O mesmo raciocínio vale para a reforma tributária. O que o leva a acreditar que desta vez será diferente do seu período presidencial que está se encerrando? Quando o senhor era da oposição, dizia sempre, sobre mudanças e reformas não realizadas, que faltava "vontade" política ao governo de então. Faltou vontade política ao governo Lula nesses casos ?

Não faltou vontade política. Ao contrário, essa foi uma prioridade do nosso governo. Ninguém pode esquecer que, em abril de 2003, eu fui ao Congresso Nacional com 27 governadores para levar uma proposta de reforma tributária. A parte federal foi votada, mas a estadual, ainda não. No mês passado, fizemos novo esforço para tentar a aprovação, propusemos até a concessão de 1% a mais do Fundo de Participação dos Municípios. A oposição, porém, não quis votar. Caso mude de idéia, poderemos ter a reforma tributária ainda este ano, com a redução do número de alíquotas do ICMS de 27 para 5. Se persistir a decisão de não votá-la agora, acredito que, com uma nova legislatura no Congresso Nacional e com os novos governadores, será possível aprovar essa reforma tão necessária ao Brasil.

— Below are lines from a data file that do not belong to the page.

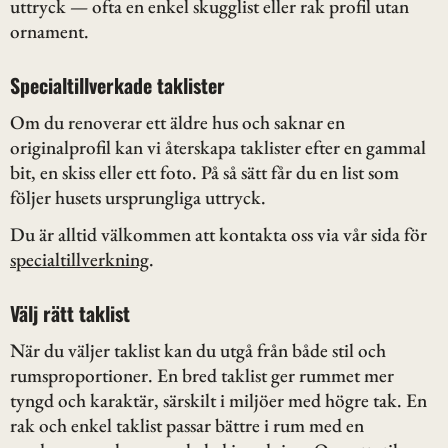
uttryck — ofta en enkel skugglist eller rak profil utan
ornament.
Specialtillverkade taklister
Om du renoverar ett äldre hus och saknar en
originalprofil kan vi återskapa taklister efter en gammal
bit, en skiss eller ett foto. På så sätt får du en list som
följer husets ursprungliga uttryck.
Du är alltid välkommen att kontakta oss via vår sida för
specialtillverkning
.
Välj rätt taklist
När du väljer taklist kan du utgå från både stil och
rumsproportioner. En bred taklist ger rummet mer
tyngd och karaktär, särskilt i miljöer med högre tak. En
rak och enkel taklist passar bättre i rum med en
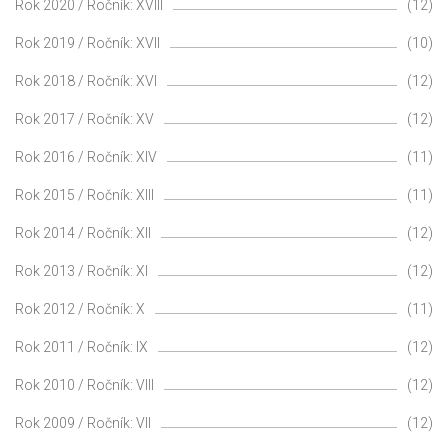
Rok 2020 / Ročník: XVIII
(12)
Rok 2019 / Ročník: XVII
(10)
Rok 2018 / Ročník: XVI
(12)
Rok 2017 / Ročník: XV
(12)
Rok 2016 / Ročník: XIV
(11)
Rok 2015 / Ročník: XIII
(11)
Rok 2014 / Ročník: XII
(12)
Rok 2013 / Ročník: XI
(12)
Rok 2012 / Ročník: X
(11)
Rok 2011 / Ročník: IX
(12)
Rok 2010 / Ročník: VIII
(12)
Rok 2009 / Ročník: VII
(12)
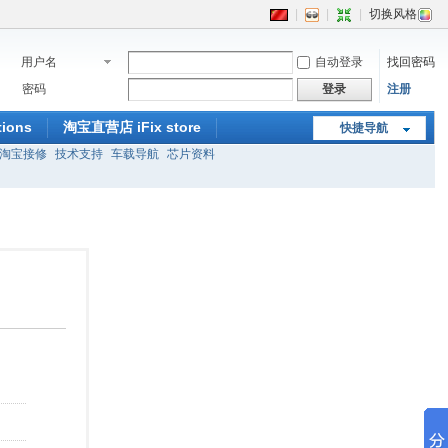
|
|
|
切换风格
用户名
自动登录
找回密码
密码
登录
注册
ions
淘宝直营店 iFix store
快捷导航
淘宝接修
技术支持
车载导航
芯片资料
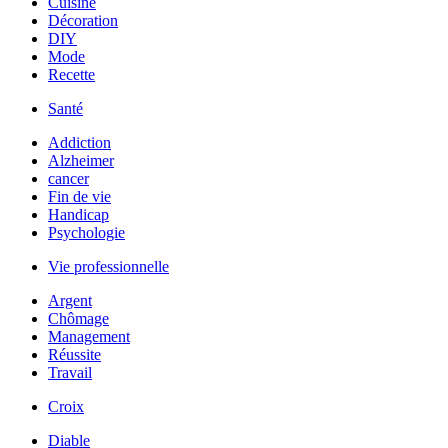
Cuisine
Décoration
DIY
Mode
Recette
Santé
Addiction
Alzheimer
cancer
Fin de vie
Handicap
Psychologie
Vie professionnelle
Argent
Chômage
Management
Réussite
Travail
Croix
Diable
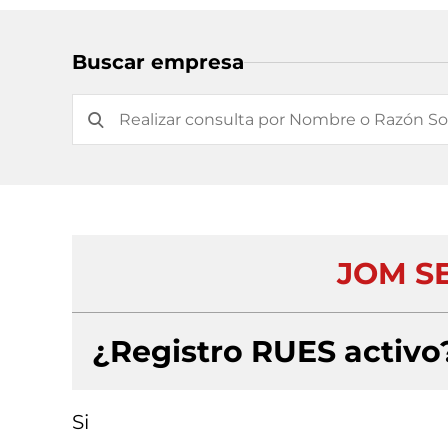
Buscar empresa
JOM S
¿Registro RUES activo
Si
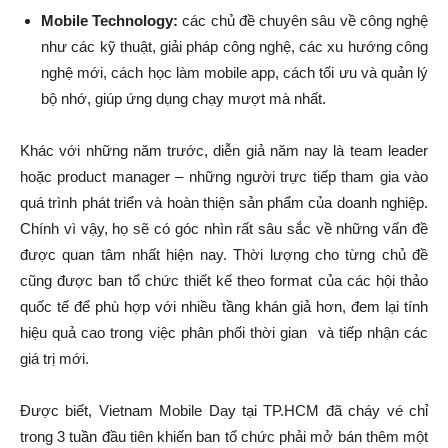
Mobile Technology:
các chủ đề chuyên sâu về công nghệ
như các kỹ thuật, giải pháp công nghệ, các xu hướng công
nghệ mới, cách học làm mobile app, cách tối ưu và quản lý
bộ nhớ, giúp ứng dụng chạy mượt mà nhất.
Khác với những năm trước, diễn giả năm nay là team leader
hoặc product manager – những người trực tiếp tham gia vào
quá trình phát triển và hoàn thiện sản phẩm của doanh nghiệp.
Chính vì vậy, họ sẽ có góc nhìn rất sâu sắc về những vấn đề
được quan tâm nhất hiện nay. Thời lượng cho từng chủ đề
cũng được ban tổ chức thiết kế theo format của các hội thảo
quốc tế để phù hợp với nhiều tầng khán giả hơn, đem lại tính
hiệu quả cao trong việc phân phối thời gian và tiếp nhận các
giá trị mới.
Được biết, Vietnam Mobile Day tại TP.HCM đã cháy vé chỉ
trong 3 tuần đầu tiên khiến ban tổ chức phải mở bán thêm một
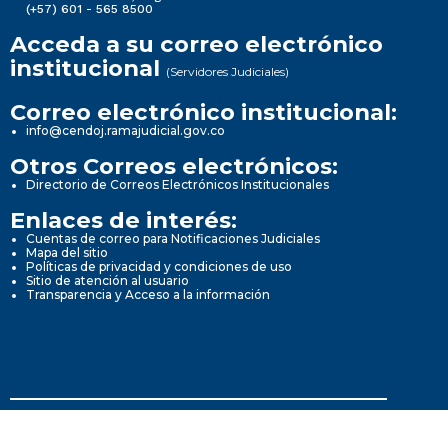
(+57) 601 - 565 8500
Acceda a su correo electrónico
institucional
(Servidores Judiciales)
Correo electrónico institucional:
info@cendoj.ramajudicial.gov.co
Otros Correos electrónicos:
Directorio de Correos Electrónicos Institucionales
Enlaces de interés:
Cuentas de correo para Notificaciones Judiciales
Mapa del sitio
Políticas de privacidad y condiciones de uso
Sitio de atención al usuario
Transparencia y Acceso a la información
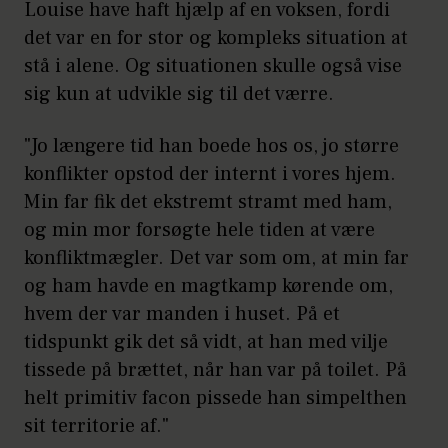
Louise have haft hjælp af en voksen, fordi
det var en for stor og kompleks situation at
stå i alene. Og situationen skulle også vise
sig kun at udvikle sig til det værre.
"Jo længere tid han boede hos os, jo større
konflikter opstod der internt i vores hjem.
Min far fik det ekstremt stramt med ham,
og min mor forsøgte hele tiden at være
konfliktmægler. Det var som om, at min far
og ham havde en magtkamp kørende om,
hvem der var manden i huset. På et
tidspunkt gik det så vidt, at han med vilje
tissede på brættet, når han var på toilet. På
helt primitiv facon pissede han simpelthen
sit territorie af."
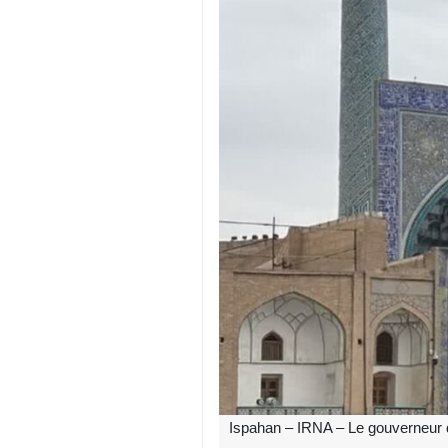
Ispahan – IRNA – Le gouverneur d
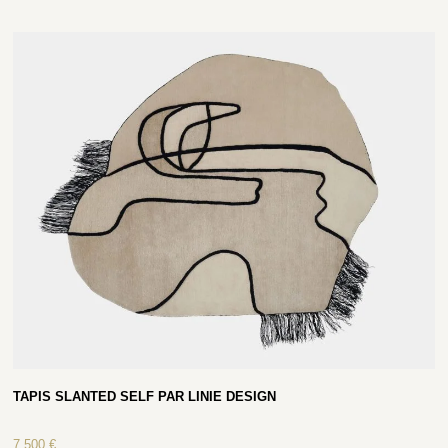
TAPIS SLANTED SELF PAR LINIE DESIGN
7 500
€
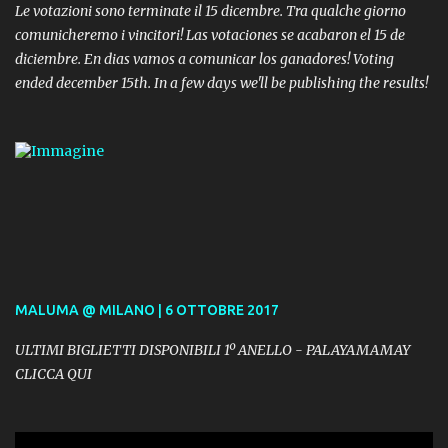
Le votazioni sono terminate il 15 dicembre. Tra qualche giorno
comunicheremo i vincitori! Las votaciones se acabaron el 15 de
diciembre. En dias vamos a comunicar los ganadores! Voting
ended december 15th. In a few days we'll be publishing the results!
MALUMA @ MILANO | 6 OTTOBRE 2017
ULTIMI BIGLIETTI DISPONIBILI 1º ANELLO - PALAYAMAMAY
CLICCA QUI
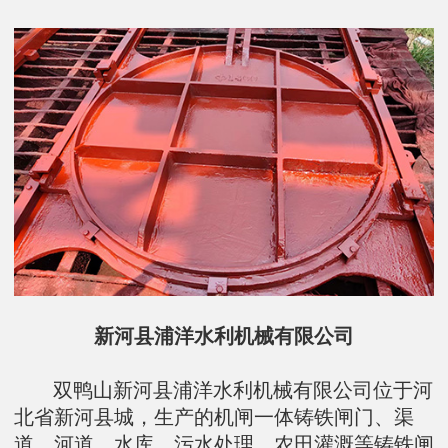
新河县浦洋水利机械有限公司
双鸭山新河县浦洋水利机械有限公司位于河
北省新河县城，生产的机闸一体铸铁闸门、渠
道、河道、水库、污水处理、农田灌溉等铸铁闸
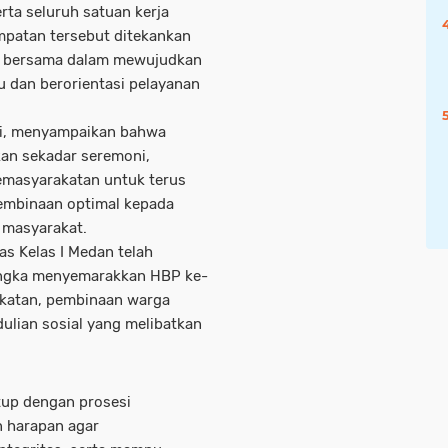
rta seluruh satuan kerja
mpatan tersebut ditekankan
en bersama dalam mewujudkan
 dan berorientasi pelayanan
ndi, menyampaikan bahwa
kan sekadar seremoni,
emasyarakatan untuk terus
embinaan optimal kepada
 masyarakat.
as Kelas I Medan telah
angka menyemarakkan HBP ke-
akatan, pembinaan warga
dulian sosial yang melibatkan
utup dengan prosesi
 harapan agar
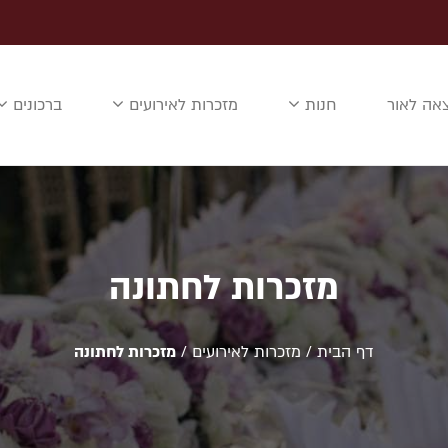
אה לאור
חנות
מזכרות לאירועים
ברכונים
מזכרות לחתונה
דף הבית
/
מזכרות לאירועים
/
מזכרות לחתונה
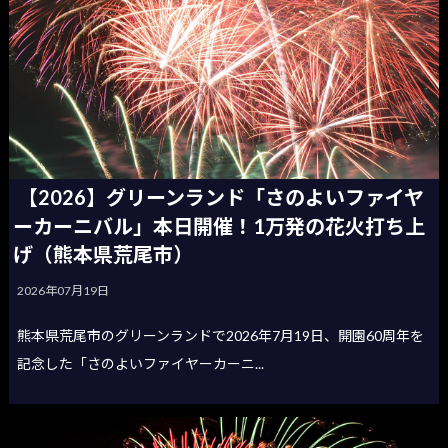
【2026】グリーンランド「さのよいファイヤ
ーカーニバル」本日開催！1万発の花火打ち上
げ（熊本県荒尾市）
2026年07月19日
熊本県荒尾市のグリーンランドで2026年7月19日、開園60周年を
記念した「さのよいファイヤーカーニ...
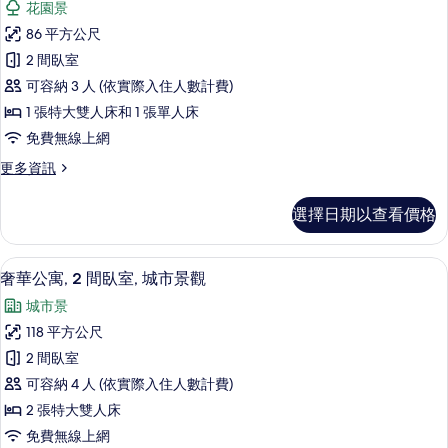
所
花園景
城
高
市
有
86 平方公尺
級
景
相
2 間臥室
觀
公
的
片
可容納 3 人 (依實際入住人數計費)
寓,
詳
1 張特大雙人床和 1 張單人床
情
1
免費無線上網
間
更
更多資訊
臥
多
室,
高
選擇日期以查看價格
級
城
公
市
寓,
奢華公寓, 2 間臥室, 城市景觀 | 城市景
顯
12
1
景
奢華公寓, 2 間臥室, 城市景觀
示
間
觀
城市景
臥
奢
的
室,
118 平方公尺
華
城
所
2 間臥室
市
公
有
景
可容納 4 人 (依實際入住人數計費)
寓,
觀
相
2 張特大雙人床
的
2
片
免費無線上網
詳
間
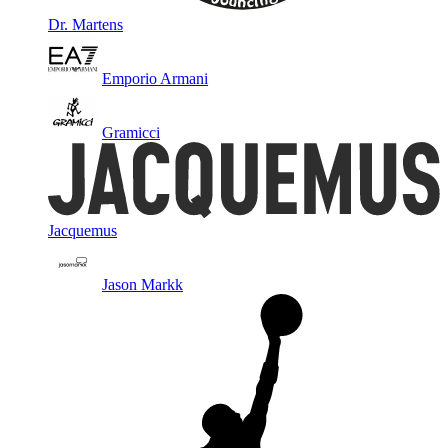
Dr. Martens
Emporio Armani
Gramicci
Jacquemus
Jason Markk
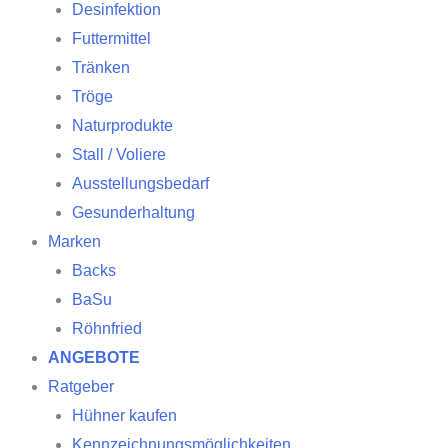
Desinfektion
Futtermittel
Tränken
Tröge
Naturprodukte
Stall / Voliere
Ausstellungsbedarf
Gesunderhaltung
Marken
Backs
BaSu
Röhnfried
ANGEBOTE
Ratgeber
Hühner kaufen
Kennzeichnungsmöglichkeiten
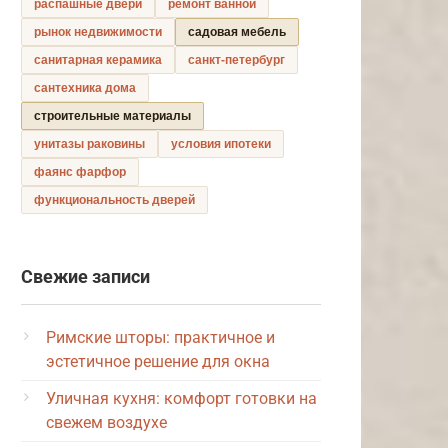
распашные двери
ремонт ванной
рынок недвижимости
садовая мебель
санитарная керамика
санкт-петербург
сантехника дома
строительные материалы
унитазы раковины
условия ипотеки
фаянс фарфор
функциональность дверей
Свежие записи
Римские шторы: практичное и
эстетичное решение для окна
Уличная кухня: комфорт готовки на
свежем воздухе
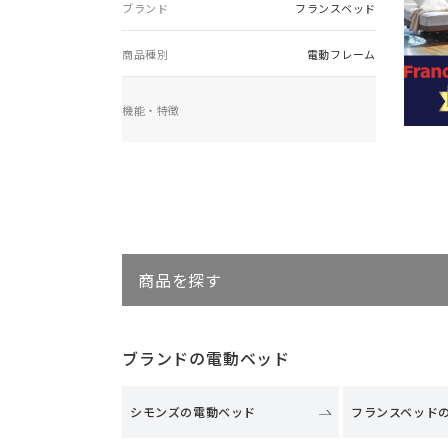
ブランド
フランスベッド
商品種別
電動フレーム
機能・特徴
商品を探す
ブランドの電動ベッド
シモンズの電動ベッド
フランスベッド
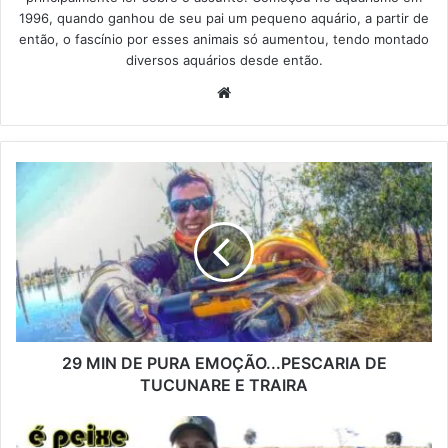
1996, quando ganhou de seu pai um pequeno aquário, a partir de
então, o fascínio por esses animais só aumentou, tendo montado
diversos aquários desde então.
Website
29 MIN DE PURA EMOÇÃO...PESCARIA DE
TUCUNARE E TRAIRA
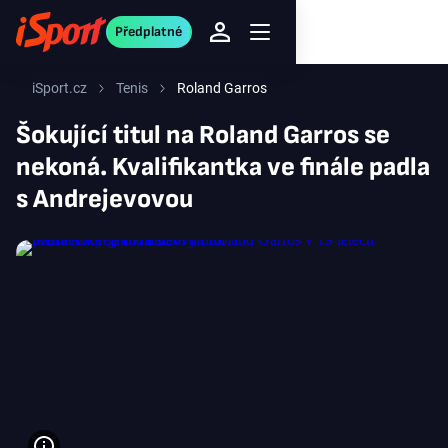
Předplatné
iSport.cz
Tenis
Roland Garros
Šokující titul na Roland Garros se
nekoná. Kvalifikantka ve finále padla
s Andrejevovou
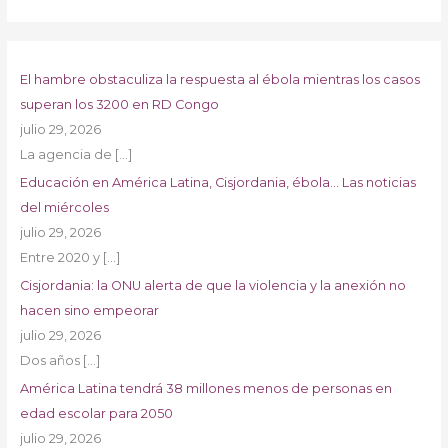
El hambre obstaculiza la respuesta al ébola mientras los casos
superan los 3200 en RD Congo
julio 29, 2026
La agencia de
[…]
Educación en América Latina, Cisjordania, ébola… Las noticias
del miércoles
julio 29, 2026
Entre 2020 y
[…]
Cisjordania: la ONU alerta de que la violencia y la anexión no
hacen sino empeorar
julio 29, 2026
Dos años
[…]
América Latina tendrá 38 millones menos de personas en
edad escolar para 2050
julio 29, 2026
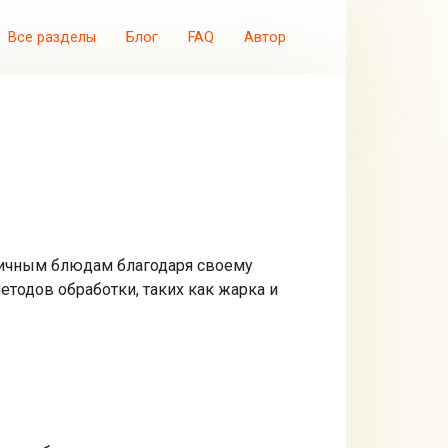
Все разделы
Блог
FAQ
Автор
личным блюдам благодаря своему
етодов обработки, таких как жарка и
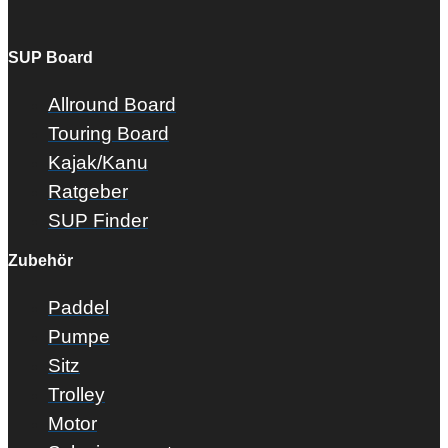
SUP Board
Allround Board
Touring Board
Kajak/Kanu
Ratgeber
SUP Finder
Zubehör
Paddel
Pumpe
Sitz
Trolley
Motor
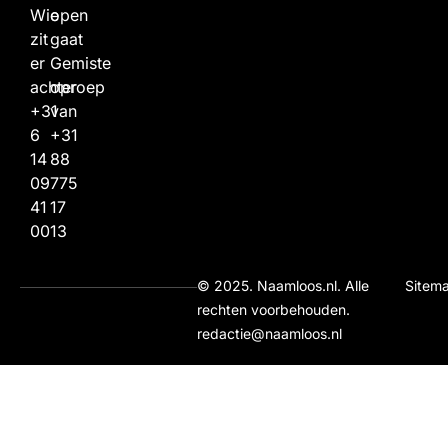
Wie
open
zit
gaat
er
Gemiste
achter
oproep
+31
van
6
+31
14
88
09
775
41
17
00
13
© 2025. Naamloos.nl. Alle
Sitem
rechten voorbehouden.
redactie@naamloos.nl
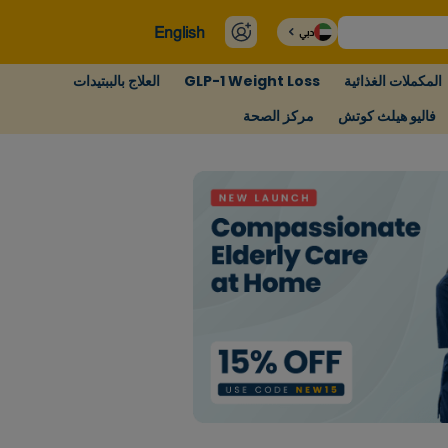
English
دبي
المكملات الغذائية
GLP-1 Weight Loss
العلاج بالببتيدات
فاليو هيلث كوتش
مركز الصحة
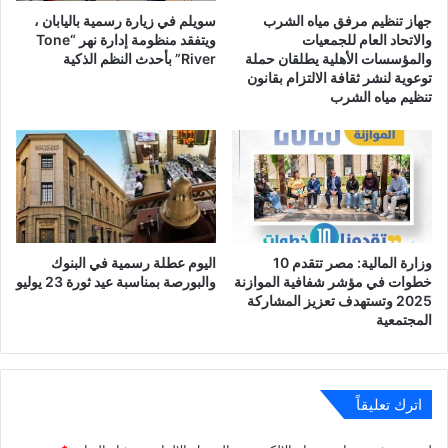
جهاز تنظيم مرفق مياه الشرب
سويلم في زيارة رسمية باليابان ،
والاتحاد العام للجمعيات
ويتفقد منظومة إدارة نهر “Tone
والمؤسسات الأهلية يطلقان حملة
River” بأحدث النظم الذكية
توعوية لنشر ثقافة الالتزام بقانون
تنظيم مياه الشرب
وزارة المالية: مصر تتقدم 10
اليوم عطلة رسمية في البنوك
خطوات في مؤشر شفافية الموازنة
والبورصة بمناسبة عيد ثورة 23 يوليو
2025 وتستهدف تعزيز المشاركة
المجتمعية
اترك تعليقاً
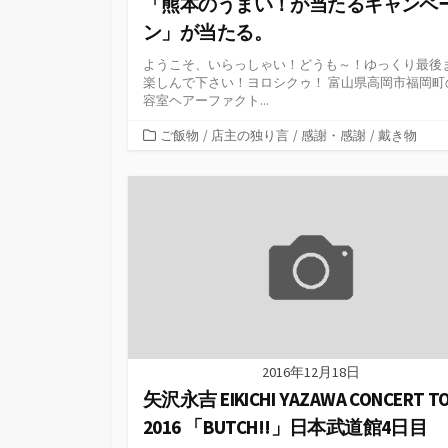
「熊本のうまい！が当たるキャンペ
ン」が当たる。
ようこそ、いらっしゃい！どうも～！ゆっくり最後
楽しんで下さい！ヨロシクゥ！ 富山県高岡市福岡町
容室ヘアーファクト...
カ
ご飯物
/
店主の独り言
/
感謝・感謝
/
戴き物
テ
ゴ
リ
ー
2016年12月18日
矢沢永吉 EIKICHI YAZAWA CONCERT T
2016 「BUTCH!!」日本武道館4日目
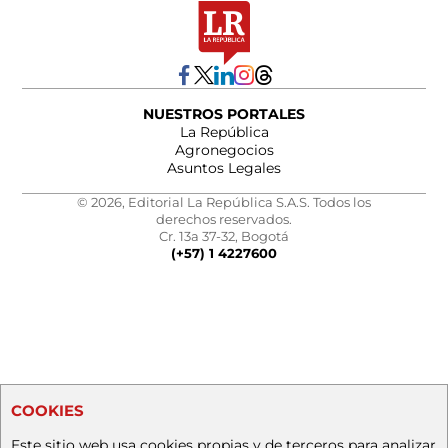
NUESTROS PORTALES
La República
Agronegocios
Asuntos Legales
© 2026, Editorial La República S.A.S. Todos los
derechos reservados.
Cr. 13a 37-32, Bogotá
(+57) 1 4227600
COOKIES
Este sitio web usa cookies propias y de terceros para analizar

Reeleito, pretende mudar a relação de seu governo com o MST? O governo cumprirá ou continuará a ignorar a medida provisória que proíbe a inclusão das terras invadidas no projeto de reforma agrária e exclui do programa também os invasores?

As relações do nosso governo com o MST e com todos os movimentos sociais e organizações da sociedade civil são boas, e podem melhorar ainda mais. Elas são sustentadas pelo diálogo constante e por negociações em que os interlocutores se respeitam, mesmo quando debatem questões divergentes. Felizmente, passou o tempo no Brasil em que as organizações sociais eram tratadas como inimigas e o Estado não lhes oferecia um diálogo democrático. (...) Entre outras instâncias de diálogo e negociação, criamos também o Fórum Nacional do Trabalho, com participação tripartite - trabalhadores, empresários e governo -, que debateu profunda e amplamente uma proposta de reforma sindical, já encaminhada ao Congresso Nacional. E decidimos, em conjunto com as centrais sindicais, o significativo aumento real do salário mínimo deste ano, processo decisório que não ocorria no País desde 1963. Quanto a essa medida provisória, herdada do governo anterior, o Incra tem seguido estritamente o que manda a lei, que teve as condições de sua aplicação reinterpretadas pelo Supremo Tribunal Federal. As eventuais controvérsias, quando não solucionadas nesses termos, têm sido encaminhadas ao Judiciário.